Gilman’s Kai Locksley is a remarkable athlete and is starting to pile up the Division I offers. Mandatory Credit: Kenneth K. Lam/Baltimore Sun
With your father being a collegiate football coach, you would think that football would be in your bloodlines. That is definitely for the case for Gilman junior quarterback Kai Locksley.
The son of Maryland offensive coordinator Mike Locksley is beginning his first year as the starting signal caller for Gilman. Locksley may not play quarterback at the next level but after watching Friday’s game between Gilman and Good Counsel, the case can be made that he could.
At first glance of the younger Locksley, you notice that he has tremendous size (6’4/200 lb.). The first thing that comes to mind is that he will be able to survey the field without much difficulty. Smaller quarterbacks obviously have been successful in the NFL but they are few and far between.
Locksley is a dual-threat quarterback so you know that he has the ability to take off at a moment’s notice. But his speed is truly remarkable. In the first quarter of Friday’s game against Good Counsel, Locksley ran a read option type of play and immediately took off and cut up-field for an 18-yard gain.
When running with the football, he makes it look effortless and also isn’t afraid to be tackled to the ground. On the very next play, he ran the ball again and showed great vision as he found holes throughout the Falcon defense. With 5:35 remaining in the first quarter and Gilam facing a third-and-goal, Locksley stepped back into the shotgun and faked the hand-off to Jelani Roberts and knifed his way into the end zone with a nice use of his shoulder at the goal line.
Even with facing the blitz, Locksley remains calm and can scurry his way out of any situation. With 5:56 remaining in the third quarter and facing a 2nd-and-nine, Locksley was being rushed by two Good Counsel defenders and was able to run out of trouble with some nifty moves for a 15-yard gain.
While being quick as most dual-threat quarterbacks are, Locksley also is very strong. On runs to the outside, Locksley frequently uses the stiff arm to gain a few extra yards.
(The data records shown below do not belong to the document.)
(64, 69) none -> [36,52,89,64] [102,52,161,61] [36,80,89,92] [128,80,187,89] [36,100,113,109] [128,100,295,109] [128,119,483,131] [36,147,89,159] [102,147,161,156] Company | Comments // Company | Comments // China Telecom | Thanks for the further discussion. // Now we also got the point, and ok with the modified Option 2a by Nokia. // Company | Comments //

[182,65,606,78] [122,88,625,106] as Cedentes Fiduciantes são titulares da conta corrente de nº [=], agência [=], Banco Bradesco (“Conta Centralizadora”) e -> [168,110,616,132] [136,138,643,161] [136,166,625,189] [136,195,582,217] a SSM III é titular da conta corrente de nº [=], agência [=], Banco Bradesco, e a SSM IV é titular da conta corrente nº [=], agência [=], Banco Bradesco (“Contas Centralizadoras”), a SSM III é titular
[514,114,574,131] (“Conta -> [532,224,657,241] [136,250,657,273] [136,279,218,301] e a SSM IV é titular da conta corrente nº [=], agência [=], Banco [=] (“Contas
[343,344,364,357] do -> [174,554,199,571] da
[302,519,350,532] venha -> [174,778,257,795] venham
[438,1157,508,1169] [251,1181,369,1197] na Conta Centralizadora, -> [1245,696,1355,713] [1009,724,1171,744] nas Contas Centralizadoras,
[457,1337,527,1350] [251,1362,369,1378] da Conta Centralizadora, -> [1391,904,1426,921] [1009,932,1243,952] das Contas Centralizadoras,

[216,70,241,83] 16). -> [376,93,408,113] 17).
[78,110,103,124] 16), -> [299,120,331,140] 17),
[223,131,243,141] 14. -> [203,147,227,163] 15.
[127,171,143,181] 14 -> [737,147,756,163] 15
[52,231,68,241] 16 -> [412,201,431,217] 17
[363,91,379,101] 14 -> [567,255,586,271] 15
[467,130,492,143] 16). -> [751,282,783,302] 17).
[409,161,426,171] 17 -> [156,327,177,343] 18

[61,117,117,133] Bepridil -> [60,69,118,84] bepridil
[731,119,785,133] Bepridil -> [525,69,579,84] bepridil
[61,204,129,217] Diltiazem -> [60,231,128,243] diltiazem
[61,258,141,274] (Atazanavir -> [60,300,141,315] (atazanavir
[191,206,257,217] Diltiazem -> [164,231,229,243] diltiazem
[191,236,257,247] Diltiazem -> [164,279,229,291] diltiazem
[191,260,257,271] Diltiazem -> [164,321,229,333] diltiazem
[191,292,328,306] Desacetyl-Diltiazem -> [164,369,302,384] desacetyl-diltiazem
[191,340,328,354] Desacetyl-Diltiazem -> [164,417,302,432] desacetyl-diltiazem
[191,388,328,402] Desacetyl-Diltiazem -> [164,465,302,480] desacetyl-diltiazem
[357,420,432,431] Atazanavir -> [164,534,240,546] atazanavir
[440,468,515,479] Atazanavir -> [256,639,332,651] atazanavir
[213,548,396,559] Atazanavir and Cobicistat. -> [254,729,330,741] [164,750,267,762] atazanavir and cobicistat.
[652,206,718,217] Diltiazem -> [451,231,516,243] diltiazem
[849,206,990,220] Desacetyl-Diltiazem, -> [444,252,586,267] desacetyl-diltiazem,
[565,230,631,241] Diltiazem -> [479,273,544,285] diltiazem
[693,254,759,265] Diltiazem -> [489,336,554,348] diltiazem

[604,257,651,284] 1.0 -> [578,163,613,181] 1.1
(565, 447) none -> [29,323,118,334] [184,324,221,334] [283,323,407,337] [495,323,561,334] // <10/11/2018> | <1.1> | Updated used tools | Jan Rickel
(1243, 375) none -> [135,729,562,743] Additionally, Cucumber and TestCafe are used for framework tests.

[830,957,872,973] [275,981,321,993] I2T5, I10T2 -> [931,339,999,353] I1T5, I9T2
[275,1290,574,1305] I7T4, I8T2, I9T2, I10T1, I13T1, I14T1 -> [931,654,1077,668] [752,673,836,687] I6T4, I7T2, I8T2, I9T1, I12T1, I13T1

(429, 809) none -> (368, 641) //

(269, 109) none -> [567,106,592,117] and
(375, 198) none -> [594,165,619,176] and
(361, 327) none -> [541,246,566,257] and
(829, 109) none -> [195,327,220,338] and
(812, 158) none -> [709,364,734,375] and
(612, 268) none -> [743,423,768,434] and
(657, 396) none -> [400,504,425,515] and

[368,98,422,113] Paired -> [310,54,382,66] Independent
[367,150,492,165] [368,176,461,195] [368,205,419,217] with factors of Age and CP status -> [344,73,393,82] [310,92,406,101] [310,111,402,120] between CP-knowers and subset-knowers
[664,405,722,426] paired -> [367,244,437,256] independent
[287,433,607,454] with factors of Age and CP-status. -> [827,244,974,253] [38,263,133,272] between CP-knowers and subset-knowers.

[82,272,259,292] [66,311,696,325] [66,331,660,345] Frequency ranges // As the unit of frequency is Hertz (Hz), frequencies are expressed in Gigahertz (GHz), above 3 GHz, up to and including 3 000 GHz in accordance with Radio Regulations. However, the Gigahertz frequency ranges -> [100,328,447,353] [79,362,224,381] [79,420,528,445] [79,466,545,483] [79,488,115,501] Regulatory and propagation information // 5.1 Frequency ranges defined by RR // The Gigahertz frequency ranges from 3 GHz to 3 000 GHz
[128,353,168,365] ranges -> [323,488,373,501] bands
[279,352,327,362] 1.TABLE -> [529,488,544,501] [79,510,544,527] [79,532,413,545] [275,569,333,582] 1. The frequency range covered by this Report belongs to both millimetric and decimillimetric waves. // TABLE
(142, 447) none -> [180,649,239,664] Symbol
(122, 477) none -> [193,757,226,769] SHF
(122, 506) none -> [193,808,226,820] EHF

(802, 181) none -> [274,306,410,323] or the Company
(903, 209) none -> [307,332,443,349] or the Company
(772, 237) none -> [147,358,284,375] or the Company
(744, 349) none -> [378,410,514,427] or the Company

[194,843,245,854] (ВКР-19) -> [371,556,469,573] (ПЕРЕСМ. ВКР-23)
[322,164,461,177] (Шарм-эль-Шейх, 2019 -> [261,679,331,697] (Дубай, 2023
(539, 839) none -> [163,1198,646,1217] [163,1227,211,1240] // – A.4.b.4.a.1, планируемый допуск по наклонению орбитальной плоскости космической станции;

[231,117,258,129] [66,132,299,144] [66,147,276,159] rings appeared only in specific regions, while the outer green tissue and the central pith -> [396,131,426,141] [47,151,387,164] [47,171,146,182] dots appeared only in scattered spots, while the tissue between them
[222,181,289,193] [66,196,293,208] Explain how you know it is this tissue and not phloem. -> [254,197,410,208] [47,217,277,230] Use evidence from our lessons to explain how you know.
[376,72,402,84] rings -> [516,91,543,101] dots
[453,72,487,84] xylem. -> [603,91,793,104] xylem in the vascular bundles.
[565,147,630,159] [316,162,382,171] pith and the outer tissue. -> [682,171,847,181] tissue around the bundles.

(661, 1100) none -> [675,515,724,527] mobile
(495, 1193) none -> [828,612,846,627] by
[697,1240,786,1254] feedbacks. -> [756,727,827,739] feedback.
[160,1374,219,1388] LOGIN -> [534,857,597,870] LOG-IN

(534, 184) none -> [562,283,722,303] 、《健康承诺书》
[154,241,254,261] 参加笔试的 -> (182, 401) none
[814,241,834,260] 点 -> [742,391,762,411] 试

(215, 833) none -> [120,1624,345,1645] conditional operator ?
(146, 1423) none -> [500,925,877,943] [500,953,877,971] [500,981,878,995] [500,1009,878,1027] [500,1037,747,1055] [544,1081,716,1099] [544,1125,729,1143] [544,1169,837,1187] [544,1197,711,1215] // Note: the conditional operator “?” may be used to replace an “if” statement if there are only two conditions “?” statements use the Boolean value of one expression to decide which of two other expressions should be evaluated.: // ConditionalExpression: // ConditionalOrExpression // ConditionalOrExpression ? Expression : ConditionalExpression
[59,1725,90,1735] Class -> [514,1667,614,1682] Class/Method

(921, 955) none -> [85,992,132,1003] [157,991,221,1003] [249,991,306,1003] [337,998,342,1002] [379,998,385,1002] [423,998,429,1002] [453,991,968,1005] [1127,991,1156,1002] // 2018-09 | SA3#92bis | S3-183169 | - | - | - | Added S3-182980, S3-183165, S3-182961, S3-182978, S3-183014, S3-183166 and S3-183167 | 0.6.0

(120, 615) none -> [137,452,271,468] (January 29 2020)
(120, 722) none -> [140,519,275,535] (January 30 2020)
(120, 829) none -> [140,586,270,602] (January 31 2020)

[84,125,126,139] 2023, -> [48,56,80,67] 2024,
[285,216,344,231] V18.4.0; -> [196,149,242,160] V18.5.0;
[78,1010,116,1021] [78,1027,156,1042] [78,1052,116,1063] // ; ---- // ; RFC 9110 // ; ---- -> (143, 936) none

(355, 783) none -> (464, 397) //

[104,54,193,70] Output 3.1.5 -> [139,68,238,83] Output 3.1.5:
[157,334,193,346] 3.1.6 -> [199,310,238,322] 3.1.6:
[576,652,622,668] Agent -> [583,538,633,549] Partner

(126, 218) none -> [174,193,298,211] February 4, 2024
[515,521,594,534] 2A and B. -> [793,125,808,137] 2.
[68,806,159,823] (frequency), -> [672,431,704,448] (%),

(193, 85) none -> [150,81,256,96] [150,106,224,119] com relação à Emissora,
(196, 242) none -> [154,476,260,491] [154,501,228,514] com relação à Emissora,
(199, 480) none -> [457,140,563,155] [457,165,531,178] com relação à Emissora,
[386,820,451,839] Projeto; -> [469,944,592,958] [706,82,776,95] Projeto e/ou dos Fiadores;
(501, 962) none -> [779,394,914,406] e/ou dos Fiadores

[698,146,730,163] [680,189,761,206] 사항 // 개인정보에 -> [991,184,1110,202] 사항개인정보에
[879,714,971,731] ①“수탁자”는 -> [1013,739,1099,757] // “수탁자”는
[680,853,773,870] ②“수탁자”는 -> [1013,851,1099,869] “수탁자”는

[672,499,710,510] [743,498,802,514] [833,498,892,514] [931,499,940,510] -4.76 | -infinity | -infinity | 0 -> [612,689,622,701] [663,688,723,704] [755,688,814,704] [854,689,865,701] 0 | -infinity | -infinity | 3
He can also plow over defenders in the open field due to his huge frame.
While Locksley can really work his magic while running, he can also be very lethal through the air. When given time in the pocket, Locksley can throw a very catchable ball. He can also throw the deep ball pretty well. With 47 seconds remaining in the first half, Locksley had a receiver wide open but the receiver dropped the ball. That would’ve given Gilman the football inside the 10-yard line.
When he has time to throw, Locksley can toss the pigskin with great precision. For example, with 4:51 remaining in the third quarter and Gilam facing a 3rd-and-eight near midfield, Locksley hung tight in the pocket and found wide receiver Robert Branch for the first down conversion which was good for 20 yards. In doing so, Locksley hit the ball into a tight spot as Branch was surrounded by three Falcon defenders. One of his best attributes is his ability to put the ball in great spots. On several ocassions on Friday evening, Locksley only threw the ball where his receiver could catch it. He wasn’t at risk for many turnovers, which is great to see in a young signal caller.
Overall, I was incredibly impressed with the performance of Locksley throughout the game. Considering this was his first start at quarterback, the Gilman quarterback showed tremendous poise and definitely wasn’t afraid of the big moments. When he was in trouble, he used his legs to get out of those difficult situations. Locksley read the blitz well and seemed to have a grasp of the offense.
Locksley also had a much better arm than I realized. The younger Locksley can sling it downfield with absolute precision on a moment’s notice. If it weren’t for a few key drops by Gilman wide receivers, Locksley’s numbers could have been even stronger and Gilman may have won by a larger margin.
With offers from Florida State, Michigan State, and Maryland, Locksley is clearly being highly recruited to play football at the next level. As I said earlier, he may not play quarterback in college but definitely has the athletic ability to. Locksley played wide receiver earlier in his high school career, so I would think that would be his position if he doesn’t play quarterback. Obviously, I don’t expect him to just commit to the Terps because he is Mike Locksley’s son. However, I do think that with Maryland’s recent recruiting surge, they do have a decent chance to land him when he’s ready to commit.